Task Automation & Efficiency

Automate repetitive workflows and reduce manual effort

Example

Generate reports, summarize documents, draft communications

Save 3-5 hours per week on routine tasks

Knowledge Enhancement

Learn new skills, understand complex topics, get expert guidance

Example

Explain concepts, provide examples, suggest learning resources

Accelerate learning and skill development by 2x

Quality Improvement

Enhance output quality through reviews, suggestions, and refinements

Example

Review drafts, suggest improvements, catch errors

Improve work quality by 30-40% with less effort

Implementation Guide

Prerequisites

  • Claude Desktop or compatible AI client with skill support
  • Clear understanding of task or problem to solve
  • Willingness to iterate and refine outputs

Time Estimate

15-45 minutes depending on use case complexity

Installation Steps

  1. 1.Install skill using provided installation command
  2. 2.Test with simple use case relevant to your work
  3. 3.Evaluate output quality and relevance
  4. 4.Iterate on prompts to improve results
  5. 5.Integrate into regular workflow if valuable

Common Pitfalls

  • Expecting perfect results without iteration
  • Not providing enough context in prompts
  • Using skill for tasks outside its intended scope
  • Accepting outputs without review and validation

Best Practices

✓ Do

  • +Start with clear, specific prompts
  • +Provide relevant context and constraints
  • +Review and refine all outputs before using
  • +Iterate to improve output quality
  • +Document successful prompt patterns

✗ Don't

  • Don't use without understanding skill limitations
  • Don't skip validation of outputs
  • Don't share sensitive information in prompts
  • Don't expect skill to replace human judgment

💡 Pro Tips

  • Be specific about desired format and style
  • Ask for multiple options to choose from
  • Request explanations to understand reasoning
  • Combine AI efficiency with human expertise

When to Use This

✓ Use When

Use when skill capabilities match your task, clear ROI on time saved, and you can validate outputs. Best for repetitive tasks, learning, and quality improvement.

✗ Avoid When

Avoid when task requires deep expertise you can't validate, involves sensitive decisions, or when learning process is more valuable than speed of completion.

Learning Path

  1. 1Familiarize yourself with skill capabilities and limitations
  2. 2Start with low-risk, non-critical tasks
  3. 3Progress to more complex and valuable use cases
  4. 4Build expertise through regular use and experimentation

Discussion

Product Hunt–style comments (not star reviews)
  • No comments yet — start the thread.
general reviews

Ratings

4.658 reviews
  • Ren Abbas· Dec 28, 2024

    Solid pick for teams standardizing on skills: usability-testing is focused, and the summary matches what you get after install.

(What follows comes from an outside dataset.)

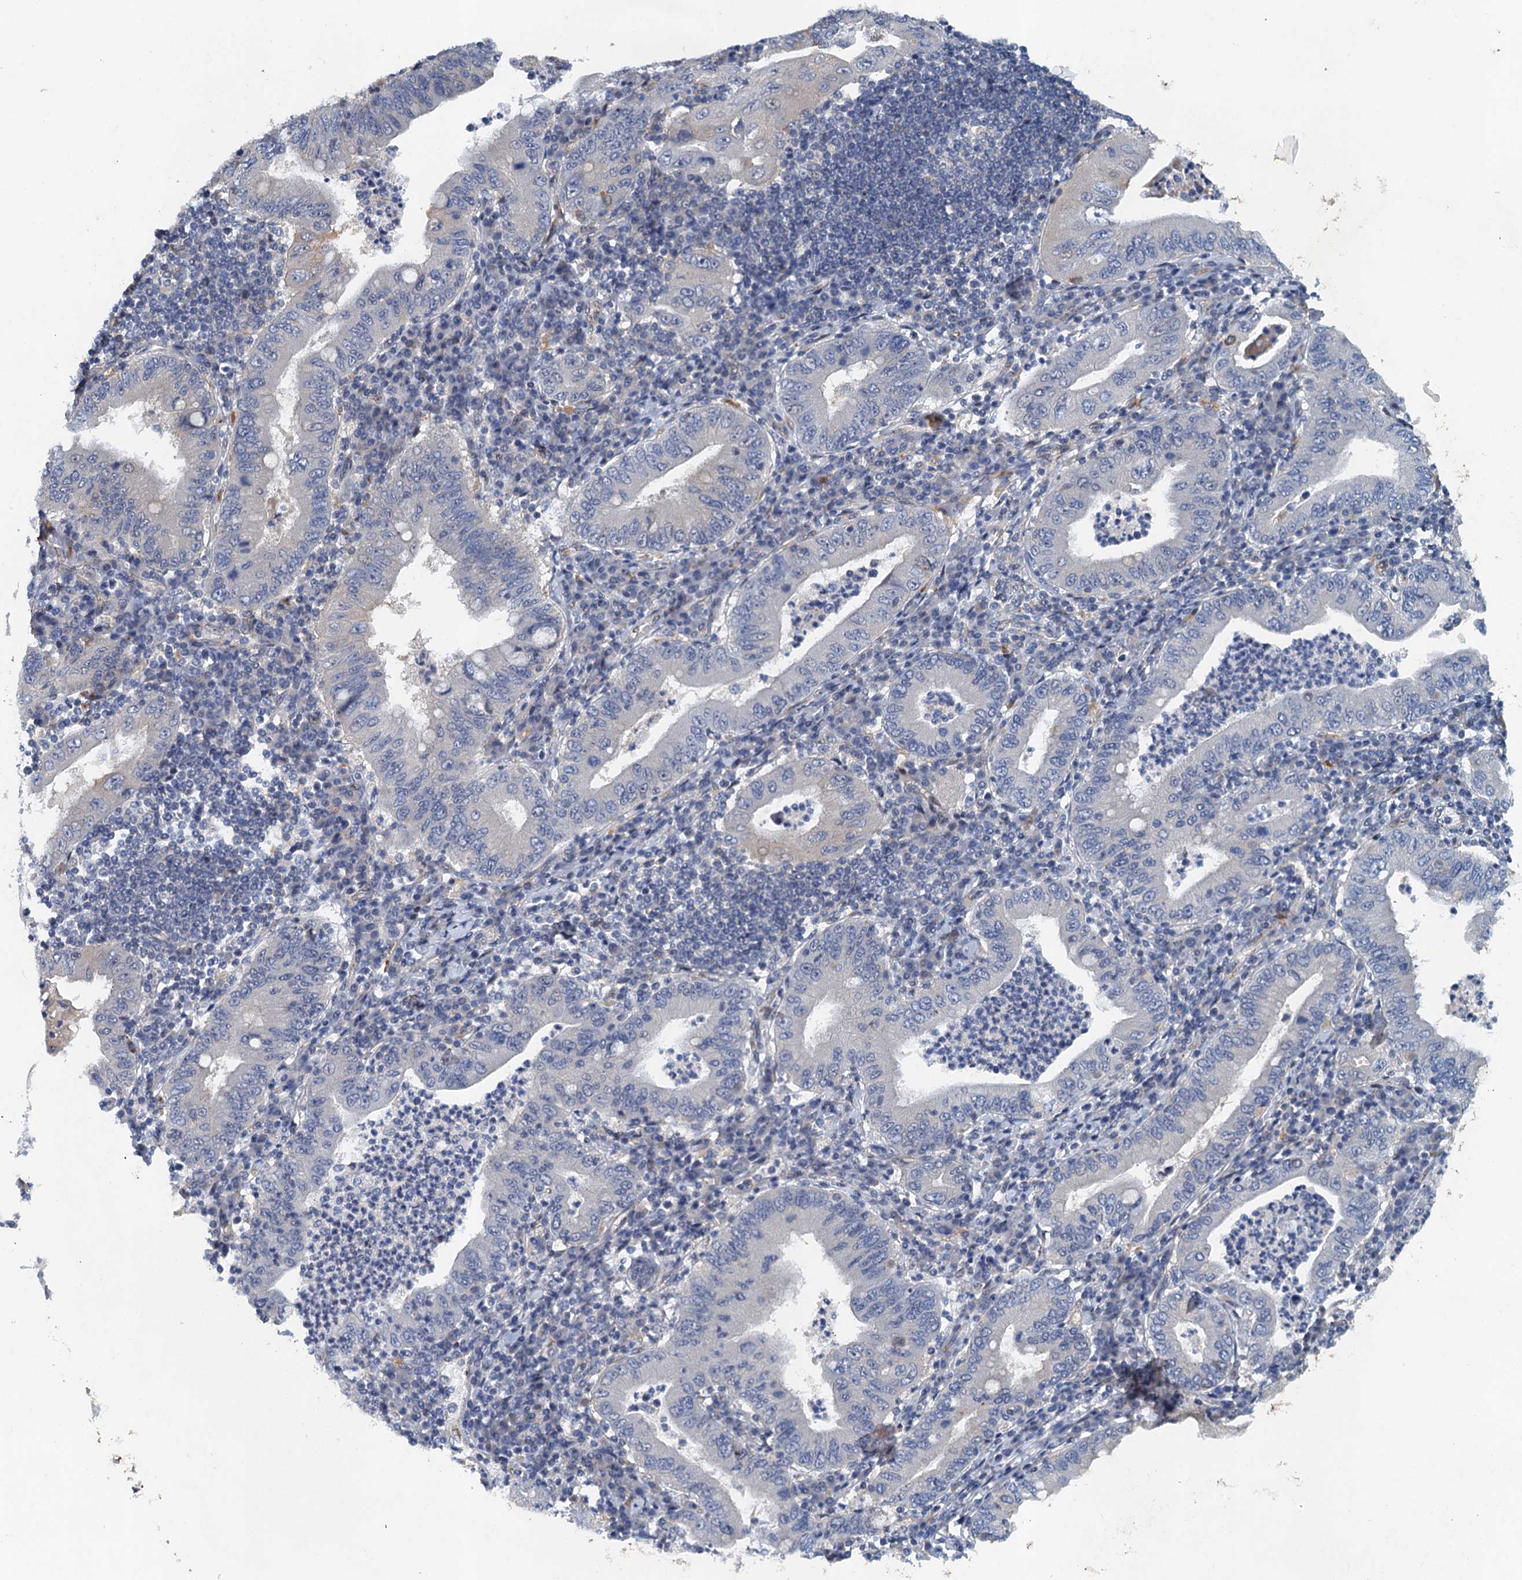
{"staining": {"intensity": "negative", "quantity": "none", "location": "none"}, "tissue": "stomach cancer", "cell_type": "Tumor cells", "image_type": "cancer", "snomed": [{"axis": "morphology", "description": "Normal tissue, NOS"}, {"axis": "morphology", "description": "Adenocarcinoma, NOS"}, {"axis": "topography", "description": "Esophagus"}, {"axis": "topography", "description": "Stomach, upper"}, {"axis": "topography", "description": "Peripheral nerve tissue"}], "caption": "Tumor cells show no significant protein positivity in stomach cancer.", "gene": "NBEA", "patient": {"sex": "male", "age": 62}}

  • Sophia Anderson· Dec 24, 2024

    Keeps context tight: usability-testing is the kind of skill you can hand to a new teammate without a long onboarding doc.

  • Nia Yang· Dec 24, 2024

    Registry listing for usability-testing matched our evaluation — installs cleanly and behaves as described in the markdown.

  • Omar Thompson· Dec 24, 2024

    Useful defaults in usability-testing — fewer surprises than typical one-off scripts, and it plays nicely with `npx skills` flows.

  • Shikha Mishra· Dec 12, 2024

    usability-testing has been reliable in day-to-day use. Documentation quality is above average for community skills.

  • Arya Perez· Nov 23, 2024

    Solid pick for teams standardizing on skills: usability-testing is focused, and the summary matches what you get after install.

  • Ren Rao· Nov 15, 2024

    usability-testing has been reliable in day-to-day use. Documentation quality is above average for community skills.

  • Nia Abebe· Nov 15, 2024

    usability-testing reduced setup friction for our internal harness; good balance of opinion and flexibility.

  • Carlos Mehta· Nov 15, 2024

    I recommend usability-testing for anyone iterating fast on agent tooling; clear intent and a small, reviewable surface area.

  • Sophia Ndlovu· Nov 15, 2024

    usability-testing is among the better-maintained entries we tried; worth keeping pinned for repeat workflows.